To clarify the hierarchy of network organization, we have defined steps, paths, pathways and networks of pathways. A step is a combination of several components with a reaction between them; it is as an elementary functional unit of a network A path is a linear combination of several steps, e.g. a sequence of steps. It takes into account the direction of steps and avoids using each step more than one time. Each path begins with one step (entry) and ends with another one step (exit): the input-output relationship within a path is of 1:1 type. A pathway is a combination of several paths that either start at the same entry or end at the same exit, and it may form a multiple branched structure. Accordingly, in this case, the input-output relationship is of either 1:n type or n:1 type. Then, a network of pathways is defined as a collection of several pathways. We say one network of pathways has several entries and several exits. A network of pathways operates with m:n type of the input-output relationship.
To model an architecture, we combined two different approaches based on a relatively simple string description and more refined matrix description of the regulatory networks. A special formalism has been applied: it treats processes of different complexity as multiple conditional events and is based on propositional logic (e.g., an algebra the original purpose of which is to model reasoning). Pathways and their networks are described with logical expressions that are Boolean functions and can serve as causal models. As a result, signal transduction pathways are represented in an algebraic form suitable for storage and computer-assisted analysis. This form is a specifically structured set of prerequisites which should be fulfilled in order to make the corresponding processes possible. By evaluating these expressions, the architectural robustness of each pathway can be calculated and represented as a real number. The robustness is the measure of the logical redundancy of network compositions and reflects the ability of a system to continue functioning in face of substantial changes (mutational damage) of its components.

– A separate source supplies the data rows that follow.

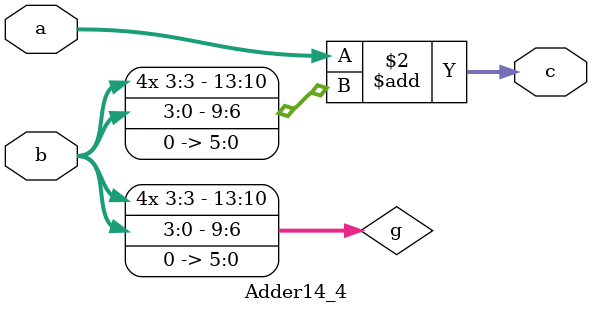
<source format=v>
module Adder14_14(input [13:0] a,b,output [13:0] c);
  assign c=a+b;
endmodule

module Adder14_4(input [13:0] a,input [3:0] b,output [13:0] c);
  reg [13:0] g=0;
  always @(*) begin
    g[13:6] <= {{4{b[3]}}, b[3:0]};
  end
  assign c=a+g;
endmodule
</source>
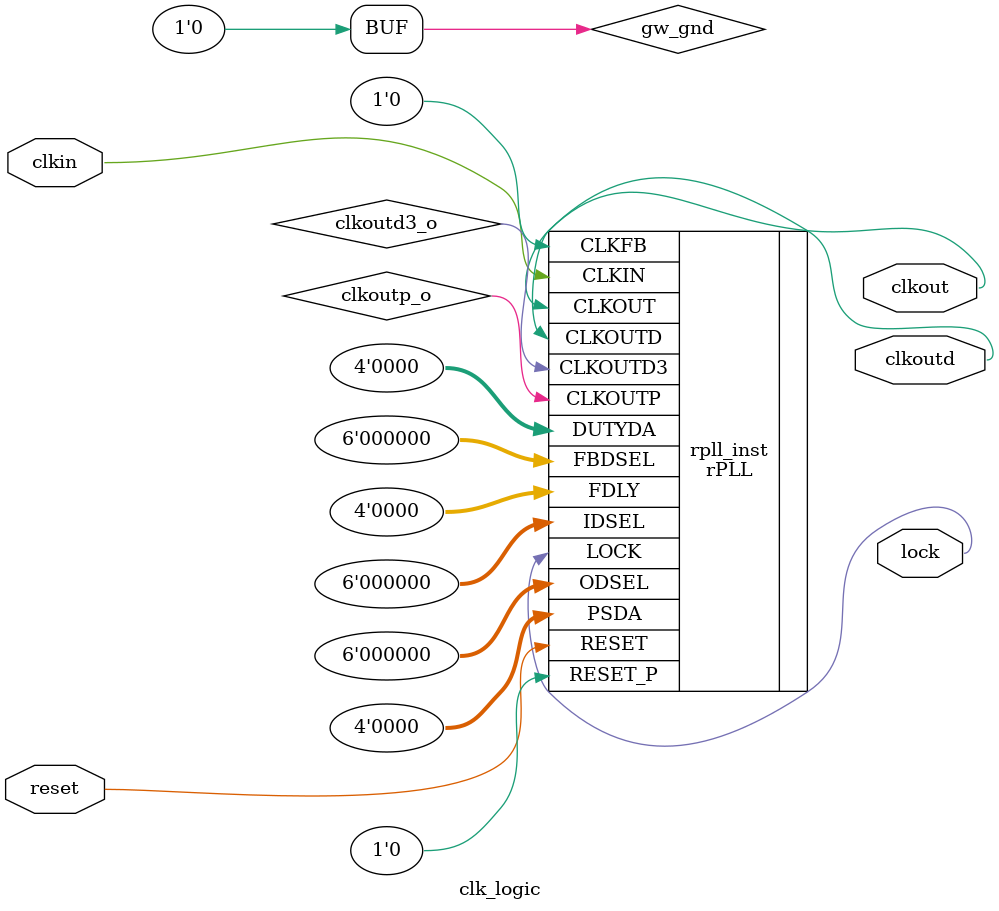
<source format=v>

module clk_logic (clkout, lock, clkoutd, reset, clkin);

output clkout;
output lock;
output clkoutd;
input reset;
input clkin;

wire clkoutp_o;
wire clkoutd3_o;
wire gw_gnd;

assign gw_gnd = 1'b0;

rPLL rpll_inst (
    .CLKOUT(clkout),
    .LOCK(lock),
    .CLKOUTP(clkoutp_o),
    .CLKOUTD(clkoutd),
    .CLKOUTD3(clkoutd3_o),
    .RESET(reset),
    .RESET_P(gw_gnd),
    .CLKIN(clkin),
    .CLKFB(gw_gnd),
    .FBDSEL({gw_gnd,gw_gnd,gw_gnd,gw_gnd,gw_gnd,gw_gnd}),
    .IDSEL({gw_gnd,gw_gnd,gw_gnd,gw_gnd,gw_gnd,gw_gnd}),
    .ODSEL({gw_gnd,gw_gnd,gw_gnd,gw_gnd,gw_gnd,gw_gnd}),
    .PSDA({gw_gnd,gw_gnd,gw_gnd,gw_gnd}),
    .DUTYDA({gw_gnd,gw_gnd,gw_gnd,gw_gnd}),
    .FDLY({gw_gnd,gw_gnd,gw_gnd,gw_gnd})
);

defparam rpll_inst.FCLKIN = "27";
defparam rpll_inst.DYN_IDIV_SEL = "false";
defparam rpll_inst.IDIV_SEL = 0;
defparam rpll_inst.DYN_FBDIV_SEL = "false";
defparam rpll_inst.FBDIV_SEL = 1;
defparam rpll_inst.DYN_ODIV_SEL = "false";
defparam rpll_inst.ODIV_SEL = 8;
defparam rpll_inst.PSDA_SEL = "0000";
defparam rpll_inst.DYN_DA_EN = "true";
defparam rpll_inst.DUTYDA_SEL = "1000";
defparam rpll_inst.CLKOUT_FT_DIR = 1'b1;
defparam rpll_inst.CLKOUTP_FT_DIR = 1'b1;
defparam rpll_inst.CLKOUT_DLY_STEP = 0;
defparam rpll_inst.CLKOUTP_DLY_STEP = 0;
defparam rpll_inst.CLKFB_SEL = "internal";
defparam rpll_inst.CLKOUT_BYPASS = "false";
defparam rpll_inst.CLKOUTP_BYPASS = "false";
defparam rpll_inst.CLKOUTD_BYPASS = "false";
defparam rpll_inst.DYN_SDIV_SEL = 2;
defparam rpll_inst.CLKOUTD_SRC = "CLKOUT";
defparam rpll_inst.CLKOUTD3_SRC = "CLKOUT";
defparam rpll_inst.DEVICE = "GW1NR-9C";

endmodule //clk_logic

</source>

An important advantage of our modeling approach is its simplicity. Our models focus on the connectivity within a network, they are basically static and do not need to simulate step by step the corresponding processes. The approach enables a quantitative estimation of the architectural role of individual elements in complex pathways and their networks. This can help to find elements and/or groups of elements which play a critical role in sustaining the integrity of the networks. Such elements might be potential targets for drugs. Determining the effect of gene deletion is a fundamental approach used by the molecular geneticists to understand gene function: gene disruption allows the consequence of loss of gene function to be experimentally determined. Our approach enables an alternative way based on in silico modeling the effects of alterations, e.g., pathologically relevant mutations, in distinct components of a regulatory network.

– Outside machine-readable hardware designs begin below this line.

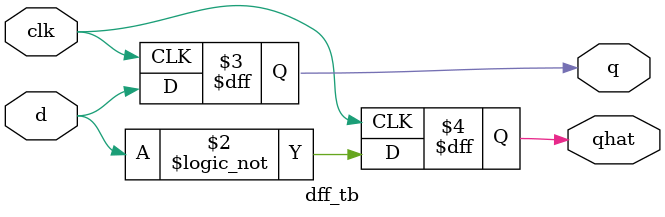
<source format=v>
module dff_tb (
    input clk,
    input d,
    output reg q,
    output reg qhat
);
  always @(posedge clk) begin
    q = d;
    qhat = !d;
  end
endmodule

</source>
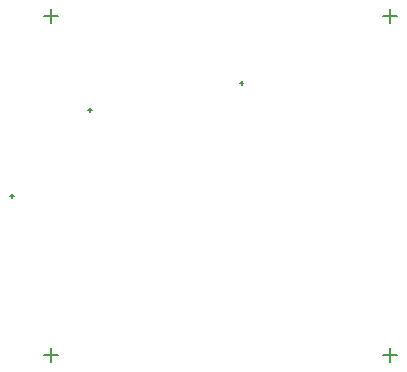
<source format=gbr>
G04*
G04 #@! TF.GenerationSoftware,Altium Limited,Altium Designer,22.4.2 (48)*
G04*
G04 Layer_Color=128*
%FSLAX45Y45*%
%MOMM*%
G71*
G04*
G04 #@! TF.SameCoordinates,A1ACB9CE-F43E-4389-816B-9D06E944576F*
G04*
G04*
G04 #@! TF.FilePolarity,Positive*
G04*
G01*
G75*
%ADD14C,0.12700*%
D14*
X710000Y3640800D02*
X830000D01*
X770000Y3580800D02*
Y3700800D01*
X3580800Y3640800D02*
X3700800D01*
X3640800Y3580800D02*
Y3700800D01*
X3580800Y770000D02*
X3700800D01*
X3640800Y710000D02*
Y830000D01*
X710000Y770000D02*
X830000D01*
X770000Y710000D02*
Y830000D01*
X429500Y2120900D02*
X459500D01*
X444500Y2105900D02*
Y2135900D01*
X2372600Y3073400D02*
X2402600D01*
X2387600Y3058400D02*
Y3088400D01*
X1089900Y2844800D02*
X1119900D01*
X1104900Y2829800D02*
Y2859800D01*
M02*

</source>
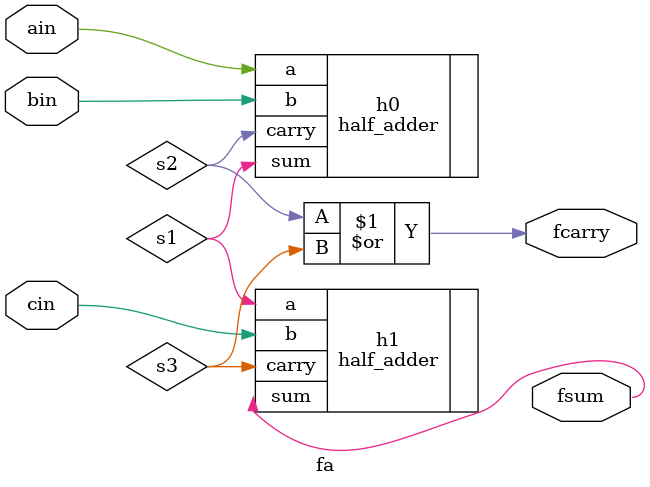
<source format=v>
module fa (
  input ain,bin,cin,
  output fsum,fcarry);

wire s1;
wire s2;
wire s3;

half_adder h0 (.a(ain),.b(bin),.sum(s1),.carry(s2));
half_adder h1 (.a(s1),.b(cin),.sum(fsum),.carry(s3));

or (fcarry,s2,s3);

endmodule




</source>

The approach has been applied to insulin receptor signaling pathways as they are provided by the TRANSPATH database on signal transduction. Insulin signaling at the target cell results in a large array of biological outcomes that are essential for normal growth and development and for normal homeostasis of glucose, fat, and protein metabolism. Understanding these signaling pathways is a prerequisite for understanding of the pathophysiology of insulin resistance associated with obesity and type 2 diabetes. Insulin receptor signaling involves two major pathways - the Ras/Raf/MAP kinase pathway, that is the mitogen-activated one, and PI3K pathway, via which the metabolic response to insulin is primarily mediated. Both pathways are rather large and intensively branched. Moreover, although these pathways are often described in a linear fashion, they could, under certain circumstances, activate the other. Therefore, the precise analysis of the pathways is a much more complicated task than it is often considered.

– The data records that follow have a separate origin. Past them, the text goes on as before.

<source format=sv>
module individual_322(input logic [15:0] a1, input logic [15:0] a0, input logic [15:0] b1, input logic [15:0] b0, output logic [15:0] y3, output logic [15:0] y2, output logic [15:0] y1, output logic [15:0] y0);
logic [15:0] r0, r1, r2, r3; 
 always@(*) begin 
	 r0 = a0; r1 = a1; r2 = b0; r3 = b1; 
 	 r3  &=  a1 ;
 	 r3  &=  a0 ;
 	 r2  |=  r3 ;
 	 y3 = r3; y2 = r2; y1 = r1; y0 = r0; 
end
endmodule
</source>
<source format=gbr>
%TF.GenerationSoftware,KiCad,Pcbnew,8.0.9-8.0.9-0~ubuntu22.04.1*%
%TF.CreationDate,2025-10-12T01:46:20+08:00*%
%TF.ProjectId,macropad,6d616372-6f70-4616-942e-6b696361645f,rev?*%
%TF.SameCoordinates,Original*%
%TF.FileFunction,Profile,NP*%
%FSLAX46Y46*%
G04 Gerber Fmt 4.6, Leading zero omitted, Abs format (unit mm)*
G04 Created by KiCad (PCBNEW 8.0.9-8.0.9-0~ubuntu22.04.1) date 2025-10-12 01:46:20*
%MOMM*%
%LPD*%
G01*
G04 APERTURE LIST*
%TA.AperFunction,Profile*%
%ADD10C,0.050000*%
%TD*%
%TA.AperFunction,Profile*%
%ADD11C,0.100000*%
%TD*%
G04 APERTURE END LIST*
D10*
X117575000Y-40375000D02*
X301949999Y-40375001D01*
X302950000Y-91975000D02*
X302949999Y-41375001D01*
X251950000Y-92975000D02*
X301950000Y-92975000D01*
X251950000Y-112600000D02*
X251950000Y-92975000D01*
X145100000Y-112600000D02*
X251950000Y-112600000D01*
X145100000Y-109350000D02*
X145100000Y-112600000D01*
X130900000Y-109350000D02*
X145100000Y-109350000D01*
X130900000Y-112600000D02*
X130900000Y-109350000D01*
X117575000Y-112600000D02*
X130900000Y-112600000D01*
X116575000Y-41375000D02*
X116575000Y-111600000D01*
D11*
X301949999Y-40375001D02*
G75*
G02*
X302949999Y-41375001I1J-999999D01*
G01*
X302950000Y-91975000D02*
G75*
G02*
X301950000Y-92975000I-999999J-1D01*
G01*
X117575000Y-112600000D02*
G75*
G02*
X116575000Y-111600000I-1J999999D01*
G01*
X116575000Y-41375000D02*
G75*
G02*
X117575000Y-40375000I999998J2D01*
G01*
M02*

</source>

At the moment we are able to model only fragments of the insulin signaling network - by starting at any element (molecule or reaction) and with the radius of search up to 4 steps both downstream and upstream of an element. While increasing the search radius, the number of molecules, reactions and paths, that are included in the analysis, growths exponentially. For instance, the numbers of reactions, molecules and paths positioned downstream of the insulin receptor are respectively: 12, 13 and 12 for the first step, 70, 51 and 59 for the second step, 181, 134 and 291 for the third step, and 535, 306 and 1346 for the fourth step. Particular attention has been paid by us to the pathways, that regulate the activity of transcription factors. Thus, the Raf-1-dependent pathway controls the activity of 12 particular transcription factors (c-Myc, c-Ets-1, CREB, p53, Egr-1, Smad1, Smad2, Smad3, c-Myb, Tal, STATs, and c-Jun) by means of 42 paths. While, the Akt-dependent pathway controls the activity of 6 transcription factors (CREB, NF-kappaB, c-Jun, FKHRL1, FOXO1, and FOXO4) using at least 6 different paths. The pathways are displayed according to their hierarchical organization, e.g., as a combination of many paths, and each path is represented as a sequence of steps, each of which, in its turn, can be decomposed into 'reactions' and 'molecules' of the TRANSPATH database.
The results of such in silico analysis help to find key molecules and processes that might be potential targets for pharmacological agents to treat the insulin resistance and type 2 diabetes.